Basically, on the mainchain, the sidechain is represented by single UTXO that 
contains all the funds in the sidechain.
That UTXO would then have the same SCRIPT as described in the above linked post.

Mainchain coin owners that want to be included in the staker set can put their 
staked amount into a UTXO.
The sidechain stakers then confirm the addition of this staker to the staker 
set by spending the sidechain single UTXO and the entering staker, putting the 
funds into a new sidechain single UTXO that now includes the entering staker in 
the signing set.
Sidechain stakers can also redeem their stake back by requesting the staker 
set, so that the sidechain single UTXO is consumed and spent into a new 
sidechain single UTXO that removes the leaving staker in the signing set, plus 
a second UTXO containing the money that the leaving sidechain staker is 
reclaiming from stake.

Withdraws and deposits into the sidechain use a similar mechanism, except the 
depositor does not get its pubkey added to the signer set, but its funds are 
instantiated into the sidechain (the stakers do not have their funds 
instantiated into the sidechain: the mainchain staked funds and the sidechain 
"live" funds are thus separated, even though on the mainchain they are combined 
within the sidechain single UTXO).

Like all federated sidechains this assumes a federation can be formed that can 
be trusted to not just spend the entire sidechain single UTXO on other funds.
In particular, if the federation is taken over, it can deny the entry of new 
stakers that would want to evict them.
Thus the security is significantly lower.

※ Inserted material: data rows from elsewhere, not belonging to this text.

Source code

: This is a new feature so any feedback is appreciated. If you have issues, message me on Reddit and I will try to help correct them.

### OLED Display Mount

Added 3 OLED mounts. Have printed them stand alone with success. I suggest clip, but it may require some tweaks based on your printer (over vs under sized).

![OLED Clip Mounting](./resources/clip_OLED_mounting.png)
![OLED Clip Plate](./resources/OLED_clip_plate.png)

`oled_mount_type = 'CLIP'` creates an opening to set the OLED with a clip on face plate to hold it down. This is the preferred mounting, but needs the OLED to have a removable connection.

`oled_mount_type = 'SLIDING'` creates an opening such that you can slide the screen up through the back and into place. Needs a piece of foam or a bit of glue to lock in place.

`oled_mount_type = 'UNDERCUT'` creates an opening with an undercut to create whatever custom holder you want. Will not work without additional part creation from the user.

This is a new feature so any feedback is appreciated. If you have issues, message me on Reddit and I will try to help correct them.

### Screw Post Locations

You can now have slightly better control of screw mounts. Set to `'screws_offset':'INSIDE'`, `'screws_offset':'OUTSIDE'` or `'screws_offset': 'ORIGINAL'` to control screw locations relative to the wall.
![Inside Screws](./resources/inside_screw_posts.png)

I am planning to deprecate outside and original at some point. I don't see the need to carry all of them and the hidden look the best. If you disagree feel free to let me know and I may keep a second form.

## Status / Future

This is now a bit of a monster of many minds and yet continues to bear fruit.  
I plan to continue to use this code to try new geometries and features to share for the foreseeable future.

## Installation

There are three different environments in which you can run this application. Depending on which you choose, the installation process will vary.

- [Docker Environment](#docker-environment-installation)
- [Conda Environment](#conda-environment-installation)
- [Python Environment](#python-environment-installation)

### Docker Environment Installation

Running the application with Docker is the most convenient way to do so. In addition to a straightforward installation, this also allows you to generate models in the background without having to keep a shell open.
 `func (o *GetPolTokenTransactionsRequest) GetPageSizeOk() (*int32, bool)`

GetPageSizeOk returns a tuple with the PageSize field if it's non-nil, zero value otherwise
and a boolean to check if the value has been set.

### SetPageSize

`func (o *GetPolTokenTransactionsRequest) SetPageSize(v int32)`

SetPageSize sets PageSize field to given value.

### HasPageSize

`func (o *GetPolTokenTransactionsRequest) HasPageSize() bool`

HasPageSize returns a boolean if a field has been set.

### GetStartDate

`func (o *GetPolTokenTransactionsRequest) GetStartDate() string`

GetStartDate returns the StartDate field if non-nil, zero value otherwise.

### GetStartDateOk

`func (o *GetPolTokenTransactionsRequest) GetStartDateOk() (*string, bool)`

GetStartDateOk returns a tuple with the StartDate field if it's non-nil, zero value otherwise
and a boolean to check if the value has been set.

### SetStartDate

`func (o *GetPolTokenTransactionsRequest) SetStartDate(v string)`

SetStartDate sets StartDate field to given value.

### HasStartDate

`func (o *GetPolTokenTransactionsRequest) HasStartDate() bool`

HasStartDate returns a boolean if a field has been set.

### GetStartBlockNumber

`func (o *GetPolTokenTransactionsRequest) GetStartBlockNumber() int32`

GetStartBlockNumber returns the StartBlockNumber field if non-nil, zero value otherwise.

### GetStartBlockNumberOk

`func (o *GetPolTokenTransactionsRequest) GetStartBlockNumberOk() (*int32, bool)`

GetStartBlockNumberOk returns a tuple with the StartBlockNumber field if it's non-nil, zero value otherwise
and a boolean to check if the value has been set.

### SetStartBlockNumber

(proof-of-work allows existing miners to be evicted, at cost, by deploying more 
hashpower than the existing miners have: this is central to 
censorship-resistance on the main blockchain layer)

The stakers that sign on the sidechain single UTXO that appears on the 
mainchain need not be the same set that determines consensus on the sidechain.
In terms of the Liquid blockchain, the signers on the sidechain single UTXO are 
the watchmen (who ensure the peg is correct), and need not be the same set as 
the blocksigners (who advance the sidechain state by authorizing valid blocks).